Crate uni_xervo

Crate uni_xervo 

Source
Expand description

Unified Rust runtime for local and remote embedding, reranking, and generation models.

Uni-Xervo provides a single, provider-agnostic API for loading and running ML models across a wide range of backends — from local inference engines (Candle, FastEmbed, mistral.rs) to remote API services (OpenAI, Gemini, Anthropic, Cohere, Mistral, Voyage AI, Vertex AI, Azure OpenAI).

§Key concepts

  • ModelRuntime — the central runtime that owns providers and manages a catalog of model aliases.
  • ModelAliasSpec — a declarative specification that maps a human-readable alias (e.g. "embed/default") to a concrete provider + model pair.
  • Providers — pluggable backends that implement ModelProvider.

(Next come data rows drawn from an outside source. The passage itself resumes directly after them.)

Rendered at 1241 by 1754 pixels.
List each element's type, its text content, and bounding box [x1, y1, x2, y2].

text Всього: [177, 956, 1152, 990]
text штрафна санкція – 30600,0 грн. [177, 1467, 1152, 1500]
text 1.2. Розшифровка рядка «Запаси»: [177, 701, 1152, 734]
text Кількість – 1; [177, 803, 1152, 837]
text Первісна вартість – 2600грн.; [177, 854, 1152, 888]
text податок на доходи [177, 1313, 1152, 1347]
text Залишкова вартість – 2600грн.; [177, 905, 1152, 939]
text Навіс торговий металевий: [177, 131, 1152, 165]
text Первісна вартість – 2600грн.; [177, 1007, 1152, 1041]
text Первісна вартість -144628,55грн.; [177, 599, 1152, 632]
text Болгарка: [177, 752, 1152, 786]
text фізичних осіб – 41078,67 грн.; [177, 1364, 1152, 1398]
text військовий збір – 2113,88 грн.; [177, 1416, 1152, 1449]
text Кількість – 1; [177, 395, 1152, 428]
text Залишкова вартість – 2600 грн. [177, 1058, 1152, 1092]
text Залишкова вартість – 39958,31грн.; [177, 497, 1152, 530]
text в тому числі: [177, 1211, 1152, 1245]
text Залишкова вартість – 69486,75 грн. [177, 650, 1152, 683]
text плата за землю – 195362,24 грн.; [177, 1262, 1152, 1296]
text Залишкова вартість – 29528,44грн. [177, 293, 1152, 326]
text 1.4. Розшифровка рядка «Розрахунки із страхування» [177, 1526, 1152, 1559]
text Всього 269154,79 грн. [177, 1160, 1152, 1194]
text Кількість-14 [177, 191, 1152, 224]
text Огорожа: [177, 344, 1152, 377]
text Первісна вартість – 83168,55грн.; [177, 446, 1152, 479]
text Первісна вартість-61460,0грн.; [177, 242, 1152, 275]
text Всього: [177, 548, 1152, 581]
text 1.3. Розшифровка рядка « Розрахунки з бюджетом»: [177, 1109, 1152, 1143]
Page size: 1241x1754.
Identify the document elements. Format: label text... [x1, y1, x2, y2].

Each provider advertises the tasks it supports and knows how to load models.
  • TraitsEmbeddingModel, RerankerModel, and GeneratorModel are the task-specific interfaces returned by the runtime.

§Quick start

use uni_xervo::api::{ModelAliasSpec, ModelTask};
use uni_xervo::runtime::ModelRuntime;
use uni_xervo::provider::candle::LocalCandleProvider;

let spec = ModelAliasSpec {
    alias: "embed/local".into(),
    task: ModelTask::Embed,
    provider_id: "local/candle".into(),
    model_id: "sentence-transformers/all-MiniLM-L6-v2".into(),
    revision: None,
    warmup: Default::default(),
    required: true,
    timeout: None,
    load_timeout: None,
    retry: None,
    options: serde_json::Value::Null,
};

let runtime = ModelRuntime::builder()
    .register_provider(LocalCandleProvider::new())
    .catalog(vec![spec])
    .build()
    .await?;

let model = runtime.embedding("embed/local").await?;
let embeddings = model.embed(vec!["Hello, world!"]).await?;

Modules§

api
Public API types for configuring models, catalogs, and runtime behavior.
cache
Model and weight cache directory resolution.
error
Error types for the Uni-Xervo runtime.
provider
Provider implementations for local and remote model backends.
reliability
Reliability primitives: circuit breaker, instrumented model wrappers with timeout and retry support, and metrics emission.
runtime
The core runtime that manages providers, catalogs, and loaded model instances.
traits
Core traits that every provider and model implementation must satisfy.